For most cases, it is not really an issue if the rootfs rebuilds but does not end up in an image. But for the use case you mentioned or for a trusted boot chain with generated verification information that must exactly match the rootfs archive/file system it is. Having a reproducible image build is desired for the secure boot use case (and theoretically possible) but hard to gain and prone to breaking.

For reference, I haven't encountered this problem because of secure boot, but for delta (rdiff) updates which also require exact equality between the images. I also have another use case which relies on non this timestamp for version management which also breaks with this issue.

The underlying reason why genimage handling is a bit specific is of course because genimage is not implemented as an IMAGE_FSTYPE (like wic is). However, doing all in the do_image_* steps also does not resolve all issues, especially in the mentioned secure boot context.

If this difference with other bundling solutions is justified, then I guess we can close this issue. We have documented plenty of workarounds now :)

So far my argument would have been: If one intentionally breaks assumptions of the bitbake task handling (reproducibility), then one also needs to explicitly handle this. However, I am not fully sure anymore if this is the best approach.

The image handling also uses sstate handling, but disables the actual artifact generation. A workaround one could add to a genimage recipe, too:

SSTATE_SKIP_CREATION:task-deploy = '1

The other way would be to set in the rootfs recipe that intends to always update the timestamp file:

do_rootfs[nostamp] = "1"

But as already mentioned, while I find this valid for the use case you mentioned, the problem for trusted boot remains.

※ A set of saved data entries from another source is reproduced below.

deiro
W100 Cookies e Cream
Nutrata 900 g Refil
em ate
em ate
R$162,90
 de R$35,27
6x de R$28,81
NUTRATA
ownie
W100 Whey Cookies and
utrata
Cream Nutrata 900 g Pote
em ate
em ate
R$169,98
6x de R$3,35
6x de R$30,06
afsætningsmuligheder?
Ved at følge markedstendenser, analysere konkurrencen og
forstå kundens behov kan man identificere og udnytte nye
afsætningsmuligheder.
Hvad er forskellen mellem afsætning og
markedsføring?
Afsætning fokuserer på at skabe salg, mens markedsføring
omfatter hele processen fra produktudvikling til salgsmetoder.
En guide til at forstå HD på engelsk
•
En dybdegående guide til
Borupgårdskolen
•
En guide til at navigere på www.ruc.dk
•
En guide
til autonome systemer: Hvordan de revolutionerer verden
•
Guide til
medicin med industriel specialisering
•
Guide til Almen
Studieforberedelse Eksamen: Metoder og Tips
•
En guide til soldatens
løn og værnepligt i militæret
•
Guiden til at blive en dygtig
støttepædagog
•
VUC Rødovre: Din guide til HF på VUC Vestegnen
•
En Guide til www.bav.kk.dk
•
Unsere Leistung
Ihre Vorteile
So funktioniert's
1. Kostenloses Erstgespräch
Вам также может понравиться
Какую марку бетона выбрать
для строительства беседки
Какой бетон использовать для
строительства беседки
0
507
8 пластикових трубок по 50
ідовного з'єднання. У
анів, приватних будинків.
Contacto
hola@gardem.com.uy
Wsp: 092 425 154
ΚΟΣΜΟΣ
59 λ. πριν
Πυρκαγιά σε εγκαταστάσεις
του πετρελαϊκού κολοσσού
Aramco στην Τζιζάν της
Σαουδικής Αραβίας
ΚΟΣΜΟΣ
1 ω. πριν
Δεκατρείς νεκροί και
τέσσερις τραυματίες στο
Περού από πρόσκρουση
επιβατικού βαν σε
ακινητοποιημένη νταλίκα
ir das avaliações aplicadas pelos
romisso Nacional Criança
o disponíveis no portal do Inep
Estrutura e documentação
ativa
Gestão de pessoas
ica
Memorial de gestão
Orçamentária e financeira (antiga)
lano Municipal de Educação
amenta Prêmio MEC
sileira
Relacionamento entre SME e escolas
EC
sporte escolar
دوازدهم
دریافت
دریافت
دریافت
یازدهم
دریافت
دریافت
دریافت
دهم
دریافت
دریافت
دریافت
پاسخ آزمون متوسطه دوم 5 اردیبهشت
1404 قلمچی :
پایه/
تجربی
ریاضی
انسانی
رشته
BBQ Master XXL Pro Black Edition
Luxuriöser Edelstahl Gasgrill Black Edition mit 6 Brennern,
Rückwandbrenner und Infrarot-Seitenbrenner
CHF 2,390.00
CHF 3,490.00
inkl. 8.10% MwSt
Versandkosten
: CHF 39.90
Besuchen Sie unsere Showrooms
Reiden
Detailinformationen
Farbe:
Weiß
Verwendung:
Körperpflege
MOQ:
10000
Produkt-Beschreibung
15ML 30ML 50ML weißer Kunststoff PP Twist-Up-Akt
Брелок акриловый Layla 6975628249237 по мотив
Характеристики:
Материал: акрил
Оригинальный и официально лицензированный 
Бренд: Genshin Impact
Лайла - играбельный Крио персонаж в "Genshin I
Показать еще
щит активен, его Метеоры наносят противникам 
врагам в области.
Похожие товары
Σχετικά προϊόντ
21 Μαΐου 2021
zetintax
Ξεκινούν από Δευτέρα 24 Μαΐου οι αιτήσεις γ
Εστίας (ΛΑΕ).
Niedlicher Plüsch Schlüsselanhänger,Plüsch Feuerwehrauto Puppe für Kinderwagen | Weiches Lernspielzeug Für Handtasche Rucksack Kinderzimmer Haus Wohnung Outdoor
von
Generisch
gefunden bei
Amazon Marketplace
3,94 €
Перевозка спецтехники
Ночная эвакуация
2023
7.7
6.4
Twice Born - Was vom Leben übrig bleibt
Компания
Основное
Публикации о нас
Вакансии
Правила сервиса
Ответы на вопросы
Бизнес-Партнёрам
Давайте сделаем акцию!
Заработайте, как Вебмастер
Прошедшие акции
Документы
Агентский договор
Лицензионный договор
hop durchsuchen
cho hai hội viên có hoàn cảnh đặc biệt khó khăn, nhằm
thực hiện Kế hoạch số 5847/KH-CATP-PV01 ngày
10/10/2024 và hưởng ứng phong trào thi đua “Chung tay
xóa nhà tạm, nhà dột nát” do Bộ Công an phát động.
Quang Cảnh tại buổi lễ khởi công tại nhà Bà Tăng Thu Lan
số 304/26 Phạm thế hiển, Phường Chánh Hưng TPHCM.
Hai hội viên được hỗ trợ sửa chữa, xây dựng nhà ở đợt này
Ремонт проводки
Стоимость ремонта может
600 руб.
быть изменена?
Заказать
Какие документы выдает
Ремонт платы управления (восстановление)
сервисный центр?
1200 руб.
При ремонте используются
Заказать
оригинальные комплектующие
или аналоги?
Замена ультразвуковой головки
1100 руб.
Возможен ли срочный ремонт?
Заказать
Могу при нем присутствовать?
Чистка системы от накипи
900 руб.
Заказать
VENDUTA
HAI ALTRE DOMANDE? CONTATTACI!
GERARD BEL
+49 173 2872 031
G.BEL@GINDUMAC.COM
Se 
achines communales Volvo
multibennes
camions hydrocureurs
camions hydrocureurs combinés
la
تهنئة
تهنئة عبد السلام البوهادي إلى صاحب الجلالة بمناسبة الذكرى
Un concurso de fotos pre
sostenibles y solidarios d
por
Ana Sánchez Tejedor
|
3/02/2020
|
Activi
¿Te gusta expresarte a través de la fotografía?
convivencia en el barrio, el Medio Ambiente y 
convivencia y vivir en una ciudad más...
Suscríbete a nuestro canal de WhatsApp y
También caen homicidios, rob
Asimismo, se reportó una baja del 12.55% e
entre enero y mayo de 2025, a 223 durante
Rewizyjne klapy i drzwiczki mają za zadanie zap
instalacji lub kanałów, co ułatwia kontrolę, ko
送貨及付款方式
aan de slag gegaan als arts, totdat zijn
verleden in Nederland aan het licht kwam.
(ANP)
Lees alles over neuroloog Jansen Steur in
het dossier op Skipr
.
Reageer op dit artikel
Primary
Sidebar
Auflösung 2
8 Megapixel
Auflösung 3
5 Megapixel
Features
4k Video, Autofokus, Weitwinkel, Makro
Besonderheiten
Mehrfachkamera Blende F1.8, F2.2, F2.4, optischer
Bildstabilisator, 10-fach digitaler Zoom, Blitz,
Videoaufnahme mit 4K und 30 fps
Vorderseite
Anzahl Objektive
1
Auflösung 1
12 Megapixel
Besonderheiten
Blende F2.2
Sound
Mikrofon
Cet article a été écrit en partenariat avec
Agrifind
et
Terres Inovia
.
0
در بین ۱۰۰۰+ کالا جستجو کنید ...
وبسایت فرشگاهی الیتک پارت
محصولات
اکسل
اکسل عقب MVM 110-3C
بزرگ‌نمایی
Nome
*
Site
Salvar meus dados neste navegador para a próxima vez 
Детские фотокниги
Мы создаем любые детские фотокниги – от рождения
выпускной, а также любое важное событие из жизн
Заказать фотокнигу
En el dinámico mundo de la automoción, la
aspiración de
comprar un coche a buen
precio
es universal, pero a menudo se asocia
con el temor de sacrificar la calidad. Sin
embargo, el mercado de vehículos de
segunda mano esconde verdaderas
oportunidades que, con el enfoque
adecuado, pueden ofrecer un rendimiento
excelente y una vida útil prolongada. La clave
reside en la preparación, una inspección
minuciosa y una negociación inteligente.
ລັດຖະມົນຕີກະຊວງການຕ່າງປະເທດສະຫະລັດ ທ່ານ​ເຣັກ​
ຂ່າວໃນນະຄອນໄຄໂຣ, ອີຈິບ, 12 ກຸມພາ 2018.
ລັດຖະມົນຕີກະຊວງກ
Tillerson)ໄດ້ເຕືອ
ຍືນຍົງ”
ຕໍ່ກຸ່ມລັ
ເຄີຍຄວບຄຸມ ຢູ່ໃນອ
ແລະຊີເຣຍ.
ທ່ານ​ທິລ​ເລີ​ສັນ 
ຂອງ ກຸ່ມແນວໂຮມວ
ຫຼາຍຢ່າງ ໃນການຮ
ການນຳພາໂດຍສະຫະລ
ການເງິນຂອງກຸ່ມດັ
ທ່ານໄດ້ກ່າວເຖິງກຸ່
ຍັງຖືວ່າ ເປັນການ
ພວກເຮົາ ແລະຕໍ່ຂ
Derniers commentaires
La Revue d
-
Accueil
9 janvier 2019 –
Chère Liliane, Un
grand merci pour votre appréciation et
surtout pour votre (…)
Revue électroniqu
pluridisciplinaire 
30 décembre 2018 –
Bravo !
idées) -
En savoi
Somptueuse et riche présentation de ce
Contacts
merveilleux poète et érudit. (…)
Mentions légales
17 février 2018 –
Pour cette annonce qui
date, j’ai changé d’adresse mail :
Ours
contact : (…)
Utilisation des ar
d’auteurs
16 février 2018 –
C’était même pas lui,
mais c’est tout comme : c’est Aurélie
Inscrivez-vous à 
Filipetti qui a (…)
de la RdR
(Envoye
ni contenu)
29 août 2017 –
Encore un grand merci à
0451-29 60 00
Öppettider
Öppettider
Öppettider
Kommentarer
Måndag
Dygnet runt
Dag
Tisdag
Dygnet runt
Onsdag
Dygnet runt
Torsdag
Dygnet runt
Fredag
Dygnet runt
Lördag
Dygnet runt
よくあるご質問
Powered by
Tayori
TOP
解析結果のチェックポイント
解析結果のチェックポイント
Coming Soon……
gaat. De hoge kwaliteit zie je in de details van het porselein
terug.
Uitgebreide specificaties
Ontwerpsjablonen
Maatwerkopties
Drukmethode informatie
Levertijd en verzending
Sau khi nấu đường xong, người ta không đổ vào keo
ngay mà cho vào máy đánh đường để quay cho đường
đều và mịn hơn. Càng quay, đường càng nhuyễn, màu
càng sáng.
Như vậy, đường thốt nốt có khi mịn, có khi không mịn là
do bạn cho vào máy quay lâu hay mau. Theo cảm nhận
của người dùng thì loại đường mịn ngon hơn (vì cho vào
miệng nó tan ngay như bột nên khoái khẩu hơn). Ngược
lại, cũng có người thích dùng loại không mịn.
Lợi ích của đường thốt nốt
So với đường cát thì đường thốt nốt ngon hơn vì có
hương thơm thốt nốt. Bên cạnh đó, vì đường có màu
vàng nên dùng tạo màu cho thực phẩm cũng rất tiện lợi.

Thus, further suggestions are welcome.

Currently to ensure I don't run into these errors, we do our release builds without an sstate cache. That way we ensure the build is fresh and not messed with. But I'm going to add those workarounds to explicitly not reuse my image's deploy in the sstate. It will be useful for developers.

Thanks a lot for your analysis and answer!

[ejoerns]

We have discussed this indirectly in another context where we had the issues with sstate artifact I described above, too.

We concluded that setting

SSTATE_SKIP_CREATION:task-deploy = '1'

should be part of the class by default. One reason is reproducibility, but another main one is that generating the artifacts for disk images consumes a notable amount of disk space while not speeding up the build significantly.

While testing I also came across another issue that, when fixed, will probably make the class more efficient anyway since it avoids unnecessary rebuilds at another level.

@deribaucourt Thank you for your input!

[deribaucourt]

Yes I agree that sstate artifacts for image recipes are rarely useful.